All that being said, Episodes Two and Three are fairly engaging. Meglos doesn't dilly-dally and if it hadn't been for his being watched, he probably would have gotten away without too much effort. The interplay that Meglos is given in these two episodes are enjoyable, especially in his creep factor contrasted to the Doctor's jovial triviality. The principle problems lie in the slow development with a crammed backstory in Episode One and the rushed and poorly developed climax in Episode Four.

One other quick note. A lot of folks probably have problems with the poor green screening effects used whenever the story was on Zolfa-Thura. Admittedly, these are not great especially looking back at it 35 years later. However, I have a soft spot for these type of cheesy effects as they remind me of the similar type of cheesy effects seen in Faerie Tale Theater which I grew up on. I would also point out that unless you had a movie level budget (and sometimes even not then) these type of effects were about the best you could do. So while others might dislike them, I found them nostalgically charming.

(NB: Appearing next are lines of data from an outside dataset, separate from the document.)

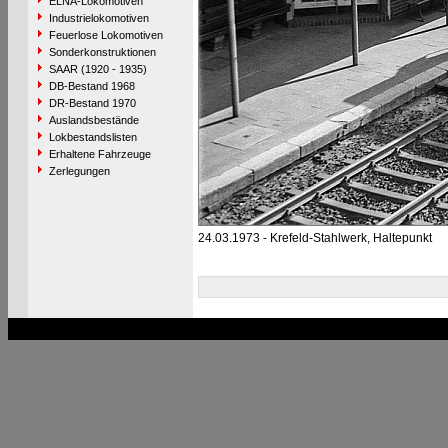
ELNA-Lokomotiven
Industrielokomotiven
Feuerlose Lokomotiven
Sonderkonstruktionen
SAAR (1920 - 1935)
DB-Bestand 1968
DR-Bestand 1970
Auslandsbestände
Lokbestandslisten
Erhaltene Fahrzeuge
Zerlegungen
24.03.1973 - Krefeld-Stahlwerk, Haltepunkt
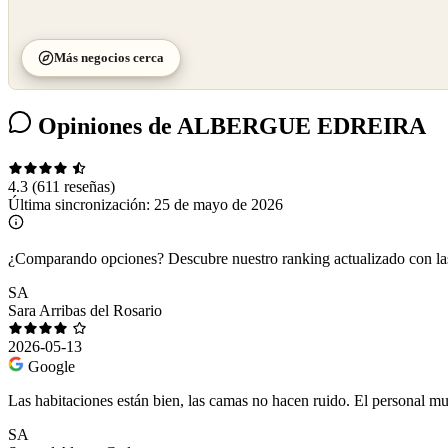
Más negocios cerca
Opiniones de ALBERGUE EDREIRA
4.3
(611 reseñas)
Última sincronización:
25 de mayo de 2026
¿Comparando opciones?
Descubre nuestro ranking actualizado con l
SA
Sara Arribas del Rosario
2026-05-13
Google
Las habitaciones están bien, las camas no hacen ruido. El personal m
SA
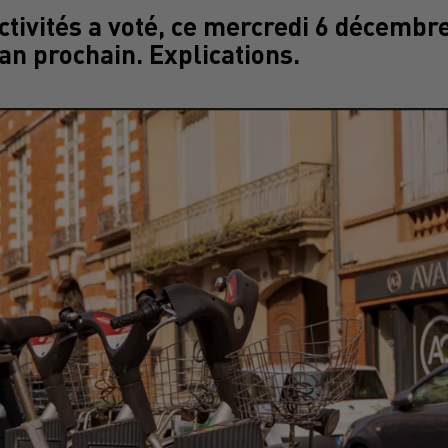
ctivités a voté, ce mercredi 6 décembr
'an prochain. Explications.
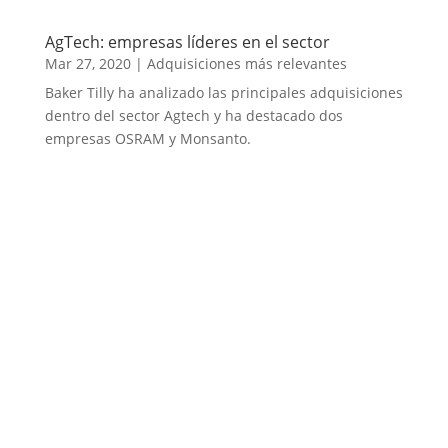
AgTech: empresas líderes en el sector
Mar 27, 2020
|
Adquisiciones más relevantes
Baker Tilly ha analizado las principales adquisiciones
dentro del sector Agtech y ha destacado dos
empresas OSRAM y Monsanto.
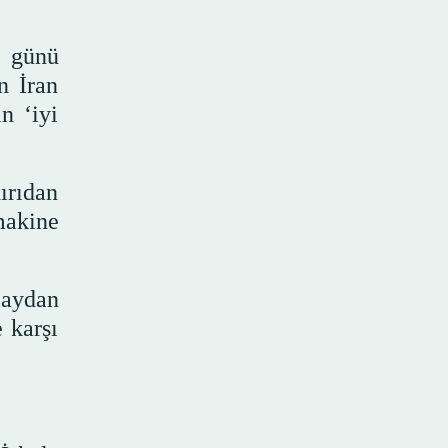
ı günü
n İran
n ‘iyi
ırıdan
makine
laydan
 karşı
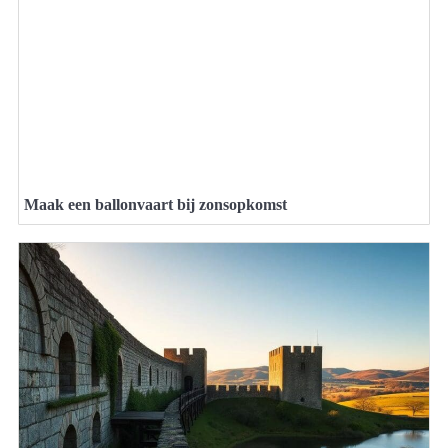
Maak een ballonvaart bij zonsopkomst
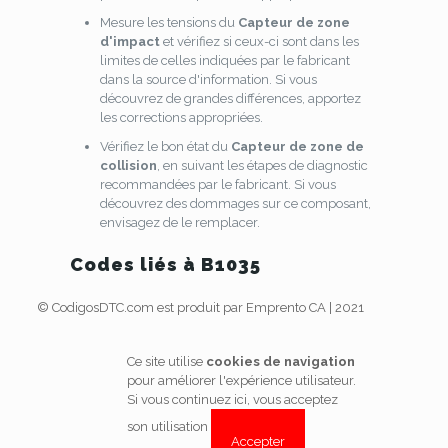
Mesure les tensions du
Capteur de zone
d'impact
et vérifiez si ceux-ci sont dans les
limites de celles indiquées par le fabricant
dans la source d'information. Si vous
découvrez de grandes différences, apportez
les corrections appropriées.
Vérifiez le bon état du
Capteur de zone de
collision
, en suivant les étapes de diagnostic
recommandées par le fabricant. Si vous
découvrez des dommages sur ce composant,
envisagez de le remplacer.
Codes liés à B1035
© CodigosDTC.com est produit par Emprento CA | 2021
Ce site utilise
cookies de navigation
pour améliorer l'expérience utilisateur.
Si vous continuez ici, vous acceptez
son utilisation
Accepter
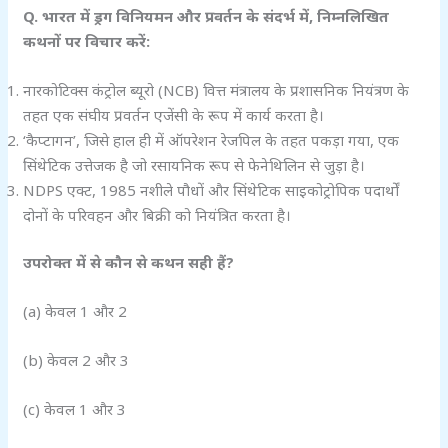
Q.
भारत में ड्रग विनियमन और प्रवर्तन के संदर्भ में,
निम्नलिखित
कथनों पर विचार करें:
नारकोटिक्स कंट्रोल ब्यूरो (NCB) वित्त मंत्रालय के प्रशासनिक नियंत्रण के
तहत एक संघीय प्रवर्तन एजेंसी के रूप में कार्य करता है।
‘कैप्टागन’, जिसे हाल ही में ऑपरेशन रेजपिल के तहत पकड़ा गया, एक
सिंथेटिक उत्तेजक है जो रसायनिक रूप से फेनेथिलिन से जुड़ा है।
NDPS एक्ट, 1985 नशीले पौधों और सिंथेटिक साइकोट्रोपिक पदार्थों
दोनों के परिवहन और बिक्री को नियंत्रित करता है।
उपरोक्त में से कौन से कथन सही हैं?
(a) केवल 1 और 2
(b) केवल 2 और 3
(c) केवल 1 और 3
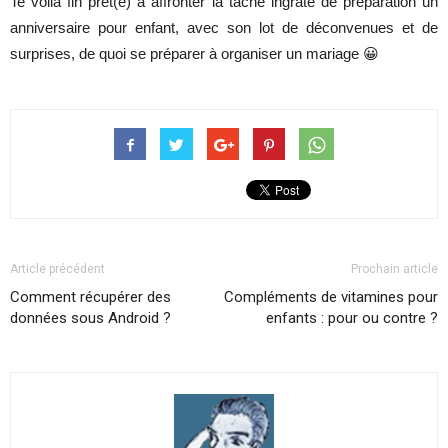
Te voilà fin prêt(e) à affronter la tâche ingrate de préparation un
anniversaire pour enfant, avec son lot de déconvenues et de
surprises, de quoi se préparer à organiser un mariage 😀
Article précédent
Prochain article
Comment récupérer des
Compléments de vitamines pour
données sous Android ?
enfants : pour ou contre ?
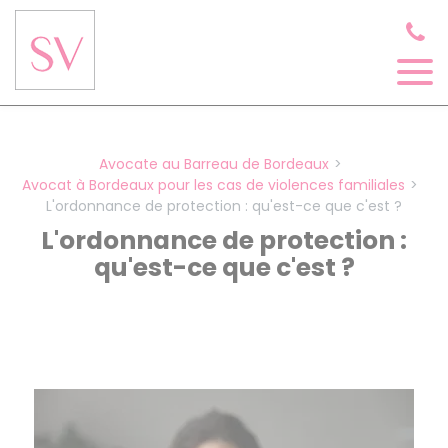
Panneau de gestion des cookies
Avocate au Barreau de Bordeaux
Avocat à Bordeaux pour les cas de violences familiales
L'ordonnance de protection : qu'est-ce que c'est ?
L'ordonnance de protection :
qu'est-ce que c'est ?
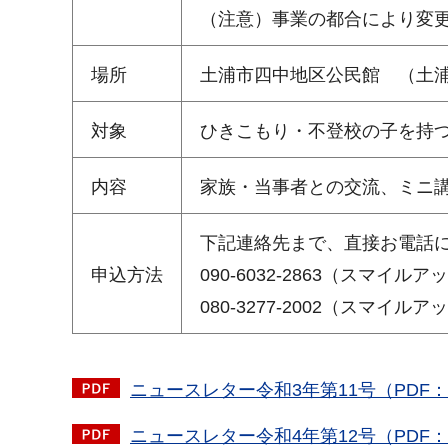
（注意）事業の都合により変
場所
土浦市四中地区公民館 （土浦市
対象
ひきこもり・不登校の子を持
内容
家族・当事者との交流、ミニ
下記連絡先まで、直接お電話
申込方法
090-6032-2863（スマイ
080-3277-2002（スマイ
ニュースレター令和3年第11号（PDF：1
ニュースレター令和4年第12号（PDF：8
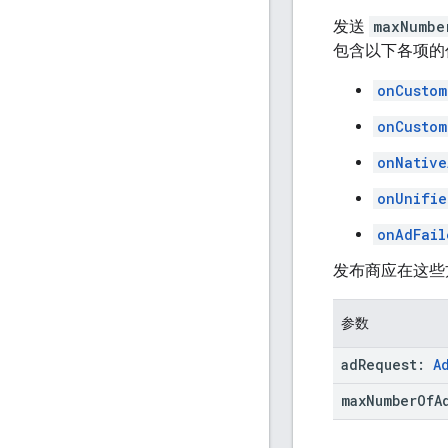
发送
maxNumbe
包含以下各项的
onCustom
onCustom
onNative
onUnifie
onAdFail
发布商应在这些
参数
ad
Request:
A
max
Number
Of
A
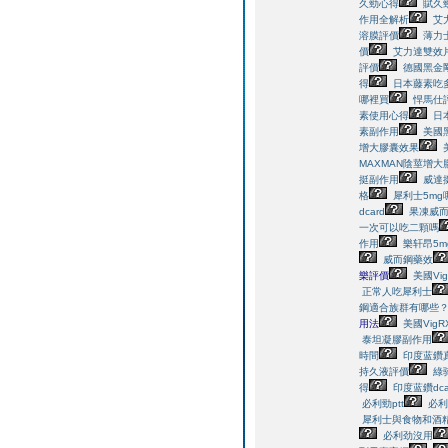
久勁心得
賦久
作用全解析
艾
溶膜評價
薄力
價
艾力達雙效
評價
德國黑金
得
日本藤素吃
哪裡買
悍馬仕
素使用心得
日
素副作用
美國
增大膠囊效果
MAXMAN陰莖增大
挺副作用
威達挺
格
犀利士5mg
dcard
果凍威
一次可以吃二顆嗎
作用
樂轩昂5m
威而鋼藥效
樂評價
美國Vig
正常人吃犀利士
鋼適合族群有哪些
用法
美國VigR
泰坦凝膠副作用
時間
印度蓝鑽
持久液評價
綠
得
印度蓝鑽dca
必利勁ptt
必利
犀利士與食物和酒
必利劲沒用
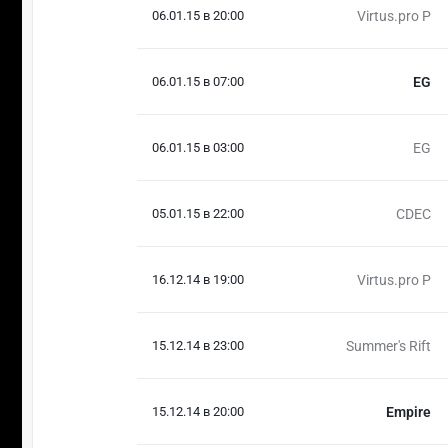
06.01.15 в 20:00
Virtus.pro P
06.01.15 в 07:00
EG
06.01.15 в 03:00
EG
05.01.15 в 22:00
CDEC
16.12.14 в 19:00
Virtus.pro P
15.12.14 в 23:00
Summer's Rift
15.12.14 в 20:00
Empire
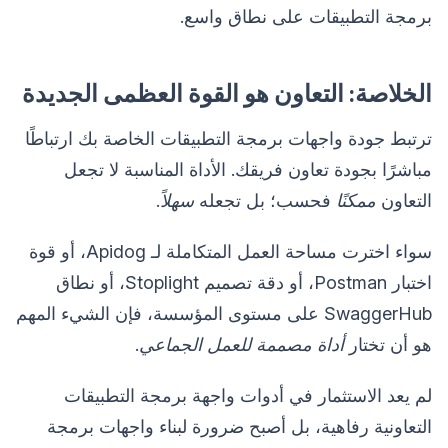
برمجة التطبيقات على نطاق واسع.
الخلاصة: التعاون هو القوة العظمى الجديدة
ترتبط جودة واجهات برمجة التطبيقات الخاصة بك ارتباطًا
مباشرًا بجودة تعاون فريقك. الأداة المناسبة لا تجعل
التعاون
ممكنًا
فحسب؛ بل تجعله
سهلاً
.
سواء اخترت مساحة العمل المتكاملة لـ Apidog، أو قوة
اختبار Postman، أو دقة تصميم Stoplight، أو نطاق
SwaggerHub على مستوى المؤسسة، فإن الشيء المهم
هو أن تختار
أداة مصممة للعمل الجماعي
.
لم يعد الاستثمار في أدوات واجهة برمجة التطبيقات
التعاونية رفاهية، بل أصبح ضرورة لبناء واجهات برمجة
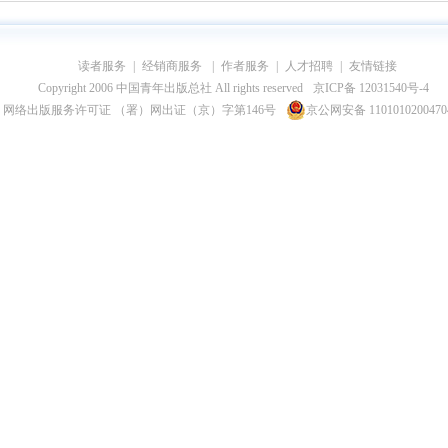
读者服务
|
经销商服务
|
作者服务
|
人才招聘
|
友情链接
Copyright 2006 中国青年出版总社 All rights reserved
京ICP备 12031540号-4
网络出版服务许可证 （署）网出证（京）字第146号
京公网安备 110101020047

Overall, I think Meglos is a story that would have benefited from a couple more rewrites. There is a strong kernel of a good story there and some decent casting to work with. I would imagine that if the writers knew they were going to get Jacqueline Hill for Lexa, they would have changed the dynamic of her character so I'm not going to put my disappointment regarding that on them. But there were some writing flaws as well as some directing miscues. Still, the kernel is enough that I would go back to this story a second time. It did convince me that my initial impression of it through hearsay was wrong but it would also be wrong to say that it didn't manifest different flaws in my eyes. Not overly poor but way too much potential left on the table.